In a previous post, I discussed the relationship between language and thought, posing the question about how language limits your ability to think. Jimmy “The Fish” Rudden read it and recommended I read On Intelligence by Jeff Hawkins, who I had just listened to on Stanford Entrepreneurial Thought Leaders podcast. The book, in which I am now engrossed and you can expect a great number of posts on its concepts forthcoming, discusses memory and pattern matching and it reminded me of the language post.

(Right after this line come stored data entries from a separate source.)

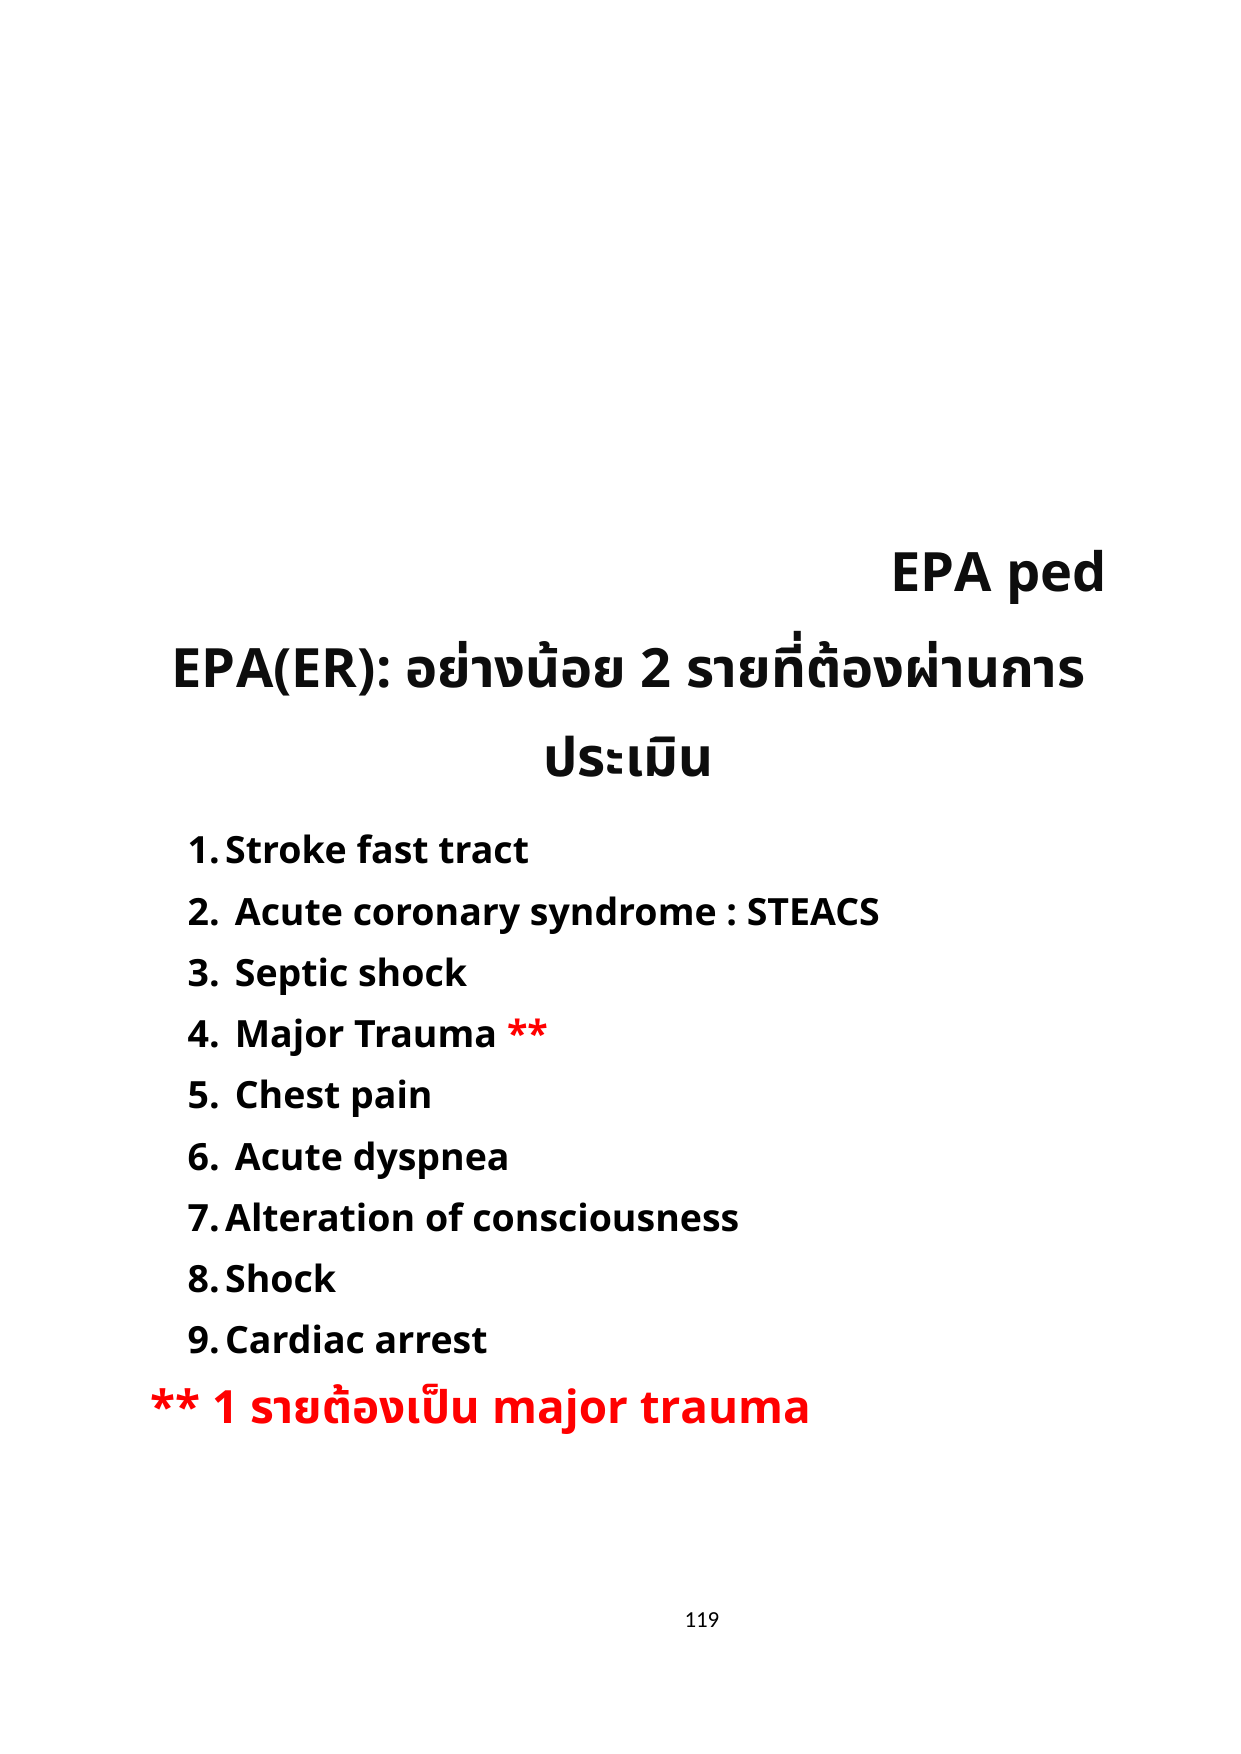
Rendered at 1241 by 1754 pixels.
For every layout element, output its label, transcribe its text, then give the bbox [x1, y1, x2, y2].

text EPA(ER): อย่างน้อย 2 รายที่ต้องผ่านการประเมิน [150, 630, 1107, 801]
list Major Trauma ** [187, 1007, 1107, 1058]
text ** 1 รายต้องเป็น major trauma [150, 1375, 1107, 1444]
list Acute coronary syndrome : STEACS [187, 885, 1107, 936]
list Chest pain [187, 1069, 1107, 1120]
list Septic shock [187, 946, 1107, 997]
list Stroke fast tract [187, 824, 1107, 875]
list Acute dyspnea [187, 1130, 1107, 1181]
list Shock [187, 1252, 1107, 1303]
list Alteration of consciousness [187, 1191, 1107, 1242]
text EPA ped [150, 534, 1107, 607]
list Cardiac arrest [187, 1314, 1107, 1365]
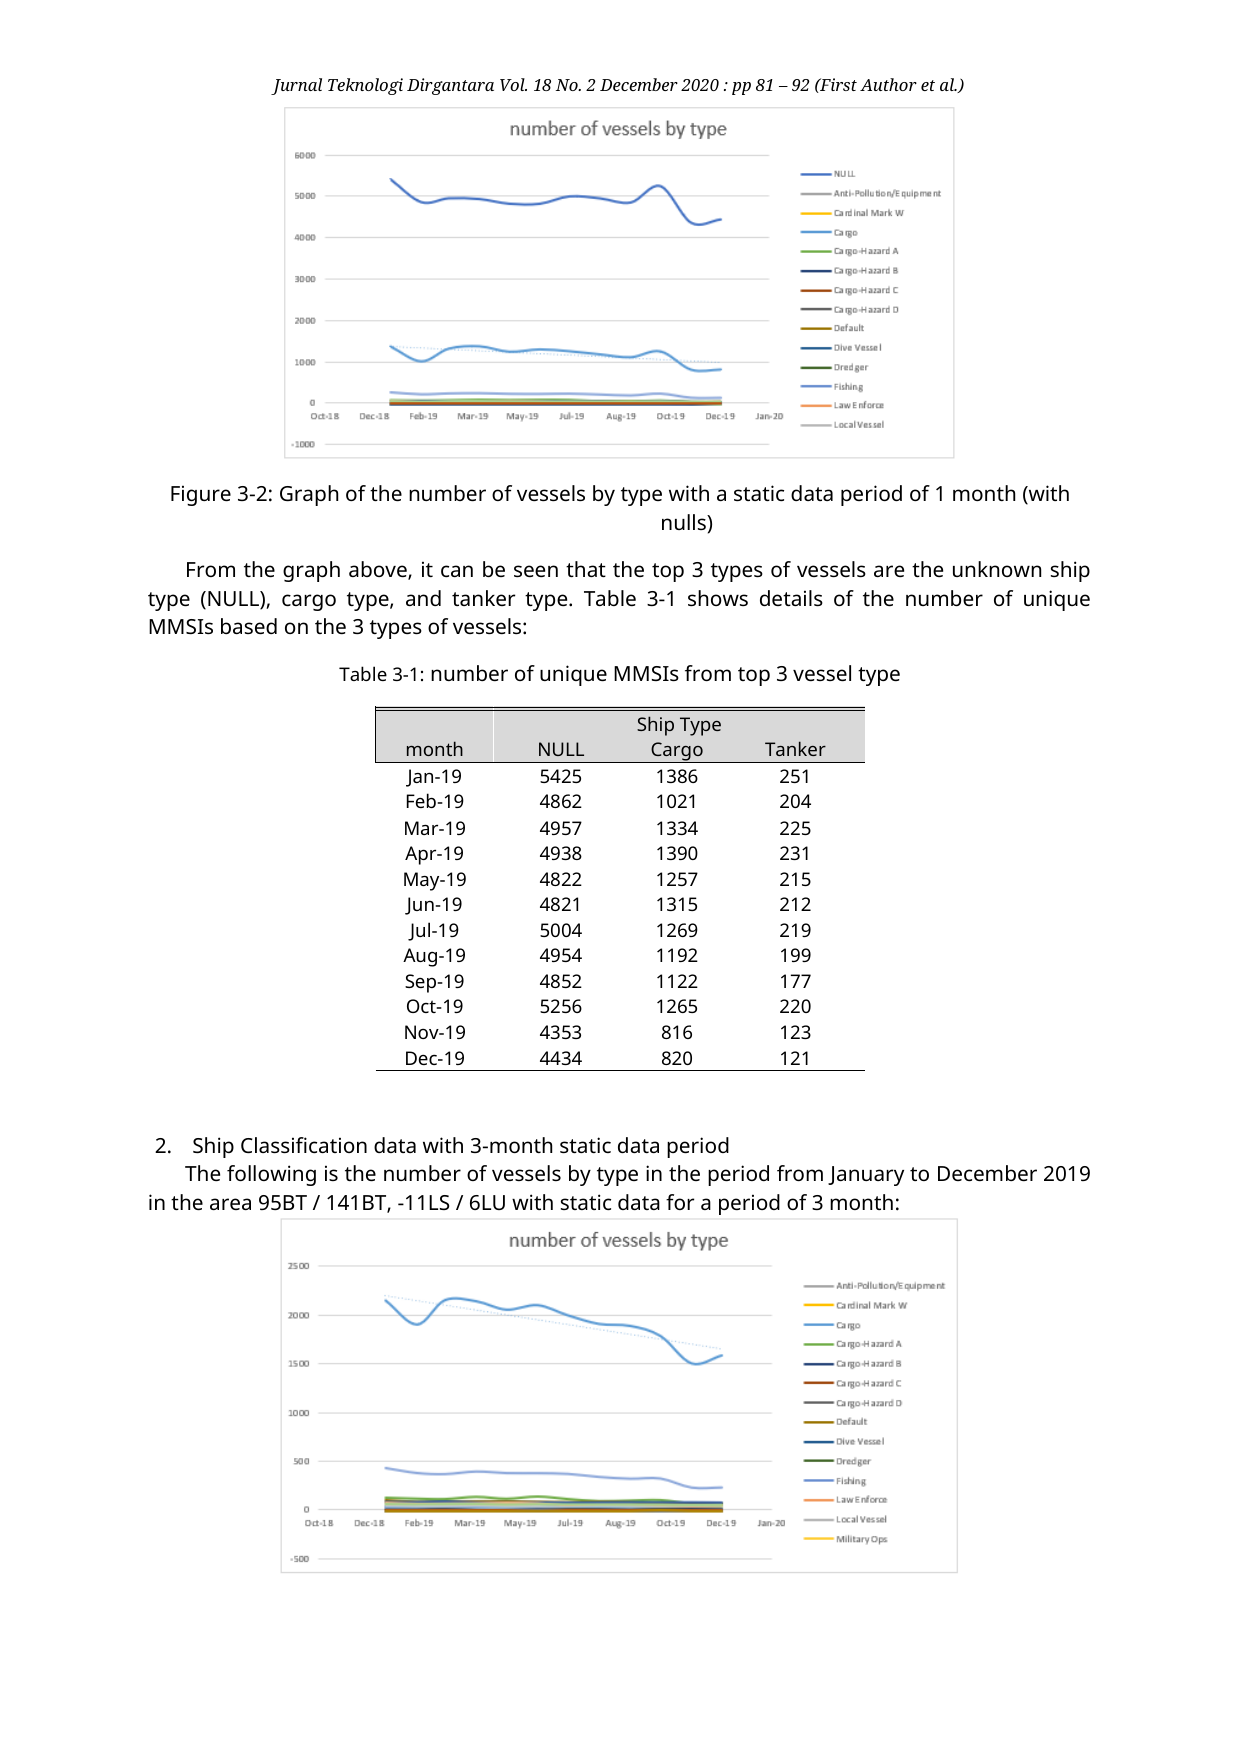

Your mind stores your memories as a sequence of patterns, a narrative if you will. One thing about language is that it is that it is temporal, that it occurs over time. Hawkins points out that just as you can’t tell a whole story all at once, but in a sequence of details, you can’t recall an entire story at once either. As an exercise, try to remember a familiar story (graduation, meeting this morning, how you met your best friend) all at once. Try to keep the details of the beginning, middle and end all together. You can’t. It just comes as a sequence, a narrative.
Your inability to load or cache such a large set of data poses some interesting questions on our abilities and limitations when it comes to complex thoughts. How do you put all the little observations together into a theory of relativity? Well, like a lot of original work, it started with an atomic observation that the speed of light is constant regardless of how fast you are going. Einstein simply – ok not that simply - predicted what would happen if this were indeed true. He applied other patterns (theories) to a new observation and made predictions. In fact that is what your brain is doing all the time: Creating sequences, pattern matching, and predicting what comes next. With some different assumptions, and the application of new patterns, you have creativity, the subject of a subsequent post.
Relating to my world of product marketing, every great salesman is a story teller. To get people to buy into a new technology requires relating to them existing experiences and then leading them to the conclusion you desire. Anyone who is matter-of-fact about a subject may be right, but they will not attract a lot of followers; they would be terrible teachers.
If you told a story in the right sequence, with the right patterns, you could always achieve the desired result. How much do you think of the right narrative when you present an idea, coax a friend, pick up a girl at a bar, or ask for a raise?
Adapting an old adage: You should read the horse to water, so it doesn’t have to think.